__Information__:
◆ ◆ ◆ ◆ ◆ ◆ ◆

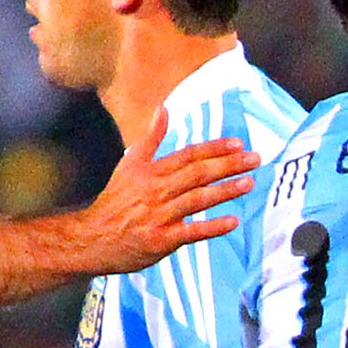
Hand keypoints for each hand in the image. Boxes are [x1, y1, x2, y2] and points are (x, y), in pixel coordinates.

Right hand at [75, 106, 260, 272]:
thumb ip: (150, 138)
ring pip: (197, 199)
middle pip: (197, 173)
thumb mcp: (129, 165)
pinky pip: (191, 231)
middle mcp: (156, 190)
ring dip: (225, 190)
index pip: (188, 155)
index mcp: (150, 171)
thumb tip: (163, 108)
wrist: (92, 238)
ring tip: (249, 183)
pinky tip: (233, 221)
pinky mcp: (162, 239)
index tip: (239, 144)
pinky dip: (212, 226)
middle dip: (228, 165)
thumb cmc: (116, 201)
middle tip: (255, 159)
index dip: (214, 149)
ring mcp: (159, 215)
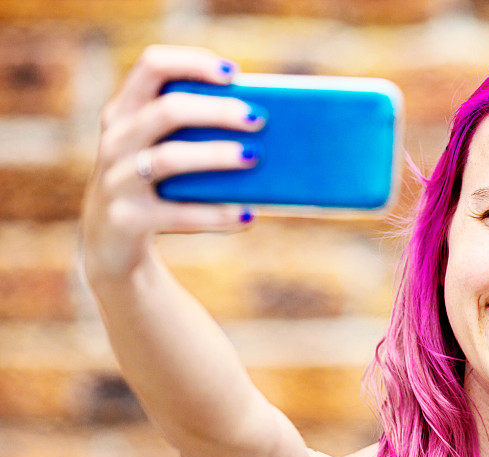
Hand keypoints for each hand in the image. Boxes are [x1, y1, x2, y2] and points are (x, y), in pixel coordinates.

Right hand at [80, 44, 265, 281]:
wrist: (111, 248)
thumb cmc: (155, 188)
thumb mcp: (163, 152)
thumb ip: (197, 133)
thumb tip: (264, 123)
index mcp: (124, 112)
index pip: (152, 66)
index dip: (192, 62)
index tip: (233, 73)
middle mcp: (115, 140)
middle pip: (167, 110)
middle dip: (216, 111)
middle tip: (259, 119)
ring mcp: (116, 181)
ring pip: (169, 159)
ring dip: (217, 155)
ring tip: (255, 157)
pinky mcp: (127, 221)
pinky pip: (179, 214)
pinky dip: (217, 214)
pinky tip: (249, 215)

◆ ◆ ◆ ◆ ◆ ◆ ◆

__Problem statement__: Could you report how many lines of the listing above hold "hand"? Only the number is needed.

__Response to this exercise__: 4